Okay, so what are the guardrails then?
The costs of what was going to go into a data center need to be more transparent. We need to bring accountability to the forefront right away as they’re being built.
In Ohio, they passed a law requiring data center companies to pay for a high percentage of the power they’re using. That cut a significant number of the projects in Ohio. This industry is so speculative and a land grab and a rush to be first to get the most.
You have this dichotomy of land values for residences being inundated, while land values for developers are skyrocketing. We have an affordability crisis going on and we are all on the hook for paying for the infrastructure to power these things.
So when you think about what regulation might make data center development more reasonable, it’s asking for the costs happening to be borne by the industry making them. Let’s get rid of some of the incentives for power users. We don’t need to be encouraging the loss of state revenue, either – we’re leaving money on the table to bring these facilities here.
Lastly, our readers love to get hyperlocal. I know you’re intently focused on Fairfax County right now which has been a big part of the data center boom in Virginia – what’s happening there?
There are a couple things that have happened over the course of this past year. Fairfax County passed a data center zoning ordinance amendment – minimum requirements a data center will have to adhere to. The big thing with that one is, you have to have a special exception if you build within a mile of a Metro station. When you think about good land use and building a data center within a walkable distance of a Metro, that’s eye-openingly poor land use policy and a missed opportunity for transit-oriented development. It doesn’t mean they can’t be built near one but you have to get a special exception.
Some things can’t be regulated at the local level. Like generators. That’s in the hands of the state.
Last night, we had a public hearing at the Fairfax County board level for our policy plan – our comprehensive plan providing guidance for developers who want to get a special exception or rezoning. It is not law.
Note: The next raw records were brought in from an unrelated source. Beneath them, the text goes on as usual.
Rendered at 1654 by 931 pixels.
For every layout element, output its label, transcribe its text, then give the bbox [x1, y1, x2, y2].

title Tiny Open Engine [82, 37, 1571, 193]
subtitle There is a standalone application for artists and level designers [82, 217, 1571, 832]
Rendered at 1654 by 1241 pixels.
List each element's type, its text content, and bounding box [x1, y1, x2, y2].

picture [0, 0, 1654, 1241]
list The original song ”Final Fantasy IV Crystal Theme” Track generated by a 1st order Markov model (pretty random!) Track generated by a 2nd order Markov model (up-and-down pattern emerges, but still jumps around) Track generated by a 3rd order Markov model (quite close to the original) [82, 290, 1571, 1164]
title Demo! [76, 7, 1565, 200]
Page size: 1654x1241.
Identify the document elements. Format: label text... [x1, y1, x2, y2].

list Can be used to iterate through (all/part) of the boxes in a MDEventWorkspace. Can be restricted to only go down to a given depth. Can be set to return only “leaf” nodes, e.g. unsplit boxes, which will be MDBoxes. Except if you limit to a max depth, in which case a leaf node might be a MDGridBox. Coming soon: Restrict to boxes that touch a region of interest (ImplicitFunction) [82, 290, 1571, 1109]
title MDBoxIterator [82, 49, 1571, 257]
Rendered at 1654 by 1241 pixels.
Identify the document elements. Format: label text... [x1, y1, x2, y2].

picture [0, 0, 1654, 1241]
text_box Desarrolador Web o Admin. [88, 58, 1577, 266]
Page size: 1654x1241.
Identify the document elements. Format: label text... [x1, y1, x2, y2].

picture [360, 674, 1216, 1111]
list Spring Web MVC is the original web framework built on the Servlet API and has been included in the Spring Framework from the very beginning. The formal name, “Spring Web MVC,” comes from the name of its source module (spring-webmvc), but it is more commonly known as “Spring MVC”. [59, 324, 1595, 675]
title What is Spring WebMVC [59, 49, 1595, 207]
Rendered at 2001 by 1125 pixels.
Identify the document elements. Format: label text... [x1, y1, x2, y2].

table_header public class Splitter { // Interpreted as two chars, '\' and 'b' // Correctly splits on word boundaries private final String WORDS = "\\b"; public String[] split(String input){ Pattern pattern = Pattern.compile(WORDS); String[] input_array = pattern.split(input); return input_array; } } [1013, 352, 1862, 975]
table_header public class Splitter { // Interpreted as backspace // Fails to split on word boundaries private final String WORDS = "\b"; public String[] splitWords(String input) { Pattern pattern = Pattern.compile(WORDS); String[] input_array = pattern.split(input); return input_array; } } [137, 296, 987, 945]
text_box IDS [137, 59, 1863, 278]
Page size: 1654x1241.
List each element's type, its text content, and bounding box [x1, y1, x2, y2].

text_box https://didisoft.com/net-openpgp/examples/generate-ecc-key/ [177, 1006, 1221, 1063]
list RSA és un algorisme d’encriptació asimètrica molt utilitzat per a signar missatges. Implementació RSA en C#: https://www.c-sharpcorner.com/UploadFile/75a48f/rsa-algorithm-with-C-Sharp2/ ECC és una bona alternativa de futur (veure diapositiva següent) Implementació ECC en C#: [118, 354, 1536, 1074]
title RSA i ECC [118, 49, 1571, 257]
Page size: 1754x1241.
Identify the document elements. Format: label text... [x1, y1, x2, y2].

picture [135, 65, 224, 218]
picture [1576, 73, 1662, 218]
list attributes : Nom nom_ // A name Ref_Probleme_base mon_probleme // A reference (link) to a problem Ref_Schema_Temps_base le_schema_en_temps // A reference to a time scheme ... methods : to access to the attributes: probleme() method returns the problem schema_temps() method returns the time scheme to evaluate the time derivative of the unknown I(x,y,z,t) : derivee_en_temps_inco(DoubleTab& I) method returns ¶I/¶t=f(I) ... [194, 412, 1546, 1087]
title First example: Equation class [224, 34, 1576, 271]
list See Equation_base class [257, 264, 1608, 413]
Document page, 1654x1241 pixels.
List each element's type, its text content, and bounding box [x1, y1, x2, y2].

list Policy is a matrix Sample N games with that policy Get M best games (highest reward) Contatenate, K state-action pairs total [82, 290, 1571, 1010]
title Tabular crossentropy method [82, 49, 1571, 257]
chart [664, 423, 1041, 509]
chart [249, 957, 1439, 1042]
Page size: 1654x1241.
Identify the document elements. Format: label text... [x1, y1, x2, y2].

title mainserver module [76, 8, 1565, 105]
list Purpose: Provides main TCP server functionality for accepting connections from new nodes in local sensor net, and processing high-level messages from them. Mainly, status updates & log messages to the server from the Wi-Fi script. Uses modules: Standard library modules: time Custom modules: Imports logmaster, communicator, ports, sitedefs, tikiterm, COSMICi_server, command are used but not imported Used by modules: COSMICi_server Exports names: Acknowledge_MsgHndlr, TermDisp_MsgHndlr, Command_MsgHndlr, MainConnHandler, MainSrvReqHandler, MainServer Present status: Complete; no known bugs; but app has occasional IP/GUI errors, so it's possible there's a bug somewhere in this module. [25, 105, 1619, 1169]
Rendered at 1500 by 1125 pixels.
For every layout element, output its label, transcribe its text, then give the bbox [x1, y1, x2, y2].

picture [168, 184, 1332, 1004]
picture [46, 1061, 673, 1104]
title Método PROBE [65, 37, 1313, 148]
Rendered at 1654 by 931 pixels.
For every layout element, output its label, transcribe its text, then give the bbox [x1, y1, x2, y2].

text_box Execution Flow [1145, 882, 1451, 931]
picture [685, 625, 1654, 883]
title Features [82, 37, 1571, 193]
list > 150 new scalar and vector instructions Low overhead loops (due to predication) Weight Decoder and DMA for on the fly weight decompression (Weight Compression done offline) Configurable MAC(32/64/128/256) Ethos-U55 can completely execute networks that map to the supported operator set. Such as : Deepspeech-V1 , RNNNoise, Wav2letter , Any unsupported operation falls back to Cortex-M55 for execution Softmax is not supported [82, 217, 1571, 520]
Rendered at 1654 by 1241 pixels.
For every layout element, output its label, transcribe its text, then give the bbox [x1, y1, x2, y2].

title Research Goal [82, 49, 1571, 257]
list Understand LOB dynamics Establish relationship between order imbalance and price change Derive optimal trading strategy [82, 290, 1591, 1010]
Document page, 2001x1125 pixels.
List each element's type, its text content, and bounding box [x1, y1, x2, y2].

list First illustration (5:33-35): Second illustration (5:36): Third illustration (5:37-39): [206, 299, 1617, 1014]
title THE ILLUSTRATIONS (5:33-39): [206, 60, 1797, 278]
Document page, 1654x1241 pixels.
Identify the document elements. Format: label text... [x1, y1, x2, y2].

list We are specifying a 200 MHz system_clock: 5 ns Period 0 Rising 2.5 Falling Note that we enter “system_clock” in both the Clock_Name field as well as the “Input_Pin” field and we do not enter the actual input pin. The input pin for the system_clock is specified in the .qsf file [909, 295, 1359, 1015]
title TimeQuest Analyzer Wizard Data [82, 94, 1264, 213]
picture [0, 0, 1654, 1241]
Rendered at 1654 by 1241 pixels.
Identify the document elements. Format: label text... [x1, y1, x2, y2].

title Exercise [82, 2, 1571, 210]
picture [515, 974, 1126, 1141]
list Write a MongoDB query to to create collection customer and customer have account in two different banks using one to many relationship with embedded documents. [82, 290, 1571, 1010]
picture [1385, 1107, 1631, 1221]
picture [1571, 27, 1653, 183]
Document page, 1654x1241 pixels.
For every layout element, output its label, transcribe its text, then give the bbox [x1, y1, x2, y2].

It is not required. It is a visionary document that helps us get to better. They’ve added a section for data centers in that. In May, staff put forward something pretty good, making sure data centers met a minimum level of efficiency. But our chairman of the county board said it went above and beyond our zoning ordinance and said he didn’t think it was appropriate, so staff rewrote that section and stripped out a lot of the specificity and higher standards that were in that document.
At the hearing, they deferred a decision, listening to the public but not having a discussion at the board level. They’ve left the record open through December 9th.